We can again plot these values and compare them to their empirical estimates:

  1. par(mfrow=c(2,3))
  2. for (i in 1:5) {
  3. epPlot(ep, eptok, 'drunk', age=i)
  4. points(seq(1,5), plogis(fixef(fit.lmer)), col='green', pch=19, lwd=5)
  5. points(seq(1,5), hier[i, ], col='red', pch=19, lwd=5)
  6. }
Figure ep:lmer-drunk
Comparing the empirical values (black) with fixed effects estimates (green) and hierarchical estimates (red) for drunk by Age.
figures/ep/lmer-drunk-hier.png

Exercise ep:adapt Adapt the above code so that you can run additional case studies. Really, this just involves turning the model fitting steps into a function, and perhaps writing a few versions of FittedGlmFunc for different contextual variables.

Context-sensitive lexicons

The above case study suggests a general method for building context-sensitive lexicons. Here is the procedure, focussing on sensitivity to author age:

  1. For each word w in the vocabulary, fit an lmer model for w with Category as the fixed-effects predictor and Age as the hierarchical predictor.
  2. Optionally filter using the p-values to help avoid giving sentiment scores where there isn't sufficient evidence to support them.
  3. Use the coefficients from the model as sentiment scores: where age information is available, use the hierarchical estimates, else use the fixed effects estimates.
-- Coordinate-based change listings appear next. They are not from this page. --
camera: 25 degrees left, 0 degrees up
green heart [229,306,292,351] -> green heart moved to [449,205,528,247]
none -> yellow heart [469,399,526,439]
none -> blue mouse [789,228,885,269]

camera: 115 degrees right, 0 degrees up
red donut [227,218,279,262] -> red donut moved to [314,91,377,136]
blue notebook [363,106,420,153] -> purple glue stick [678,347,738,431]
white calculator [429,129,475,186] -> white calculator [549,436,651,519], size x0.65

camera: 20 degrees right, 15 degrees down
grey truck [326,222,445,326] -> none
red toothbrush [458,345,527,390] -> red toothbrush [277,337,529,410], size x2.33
This is very computationally intensive, as you probably gathered if you waited around for your own lmer models to converge. However, it can be parallelized if necessary, and it need only be done once.
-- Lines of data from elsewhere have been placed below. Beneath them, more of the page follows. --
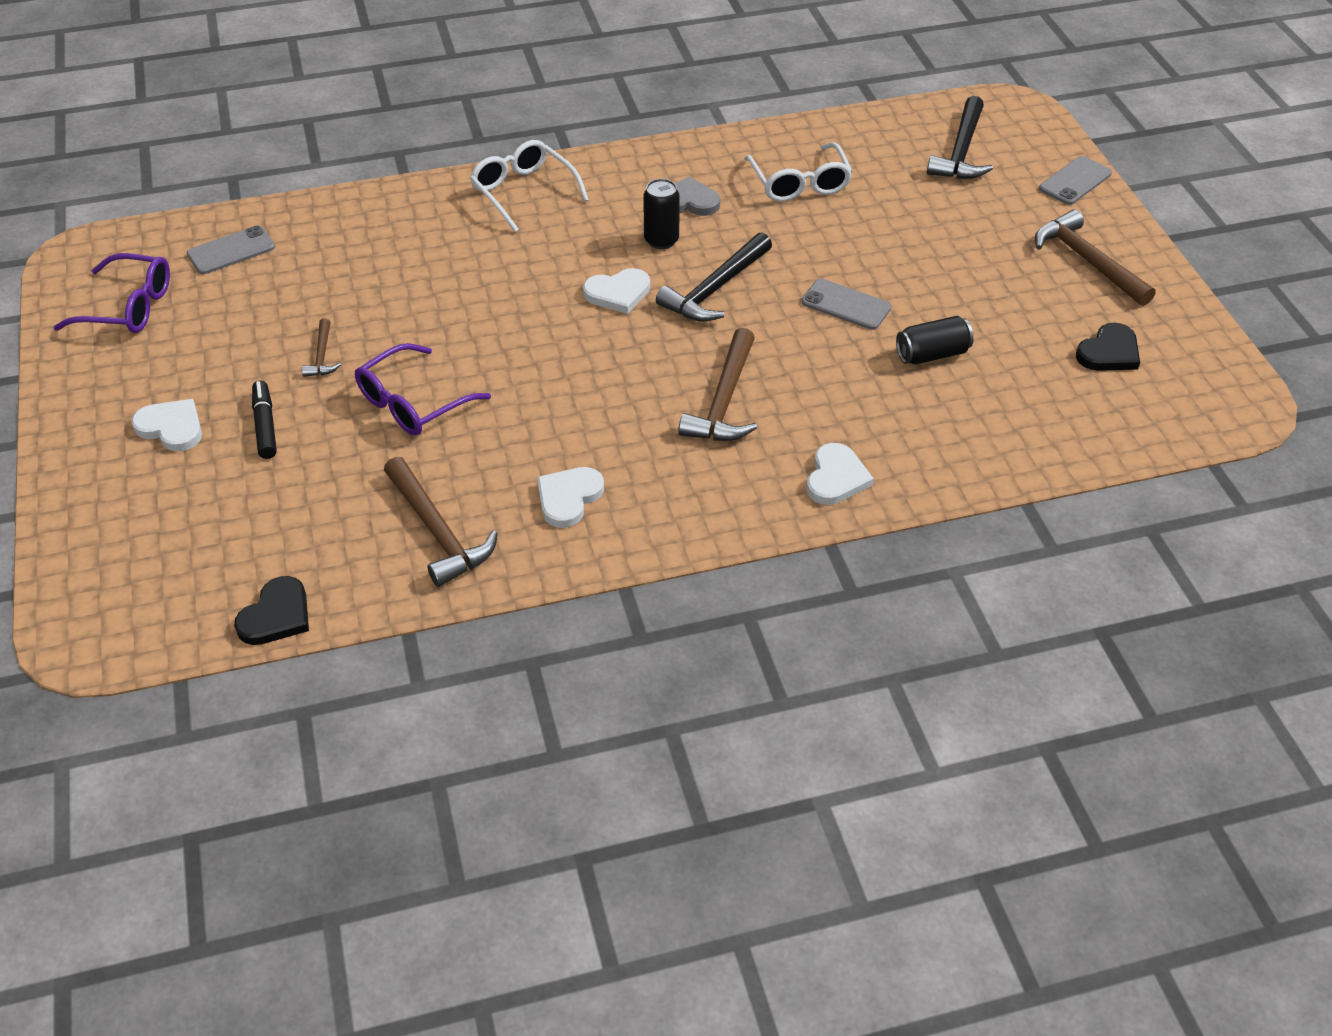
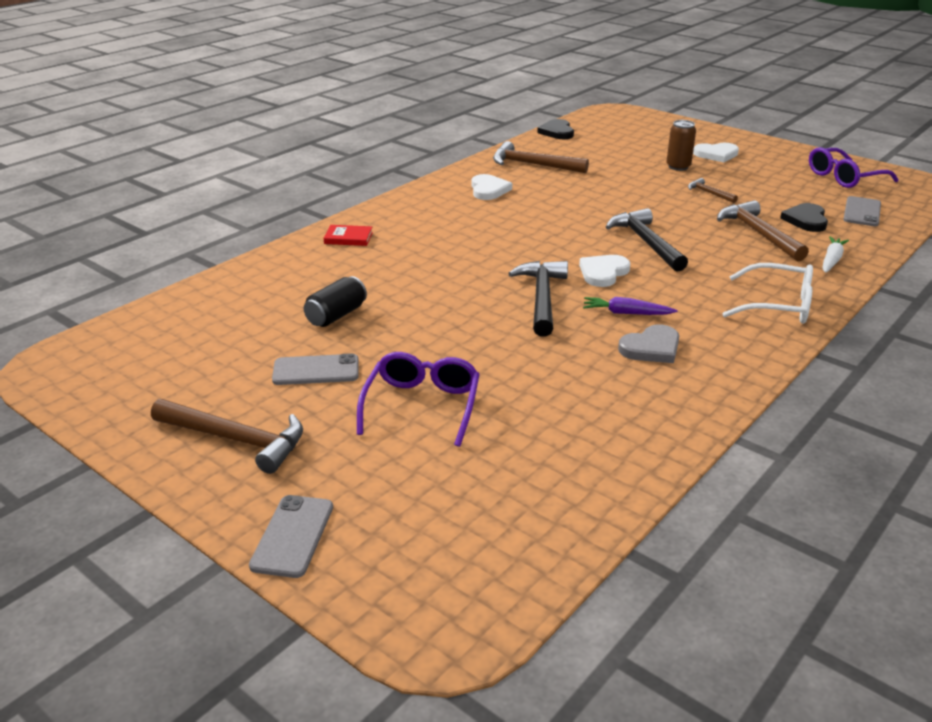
camera: 145 degrees right, 15 degrees down
black marker [252,381,277,459] -> brown can [666,120,696,171]
purple glasses [355,343,491,436] -> purple glasses moved to [357,352,480,447]
black can [643,179,680,249] -> purple carrot [583,297,677,315]
brown hammer [678,328,757,441] -> brown hammer moved to [717,200,809,262]
white glasses [744,142,853,202] -> none
grey phone [801,279,891,330] -> grey phone moved to [272,353,359,385]
white heart [807,443,874,505] -> red book [324,225,373,246]
black hammer [927,96,993,179] -> black hammer moved to [606,208,688,272]
black heart [1076,323,1140,371] -> black heart moved to [780,203,828,232]
none -> white carrot [823,236,849,273]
Exercise ex:larger The small vocabulary of ep3-context.csv might start to feel confining after a little while. The file epconfessions-unigrams.csv in the code distribution for my SALT 20 paper is compatible with the above functions. It doesn't have the contextual features, but it has a truly massive vocabulary: potts-salt20-data-and-code.zip. The distribution doesn't contain a token-counts file, but you can download one here and treat it like eptok above: epconfessions-tokencounts-unigrams.csv.zip.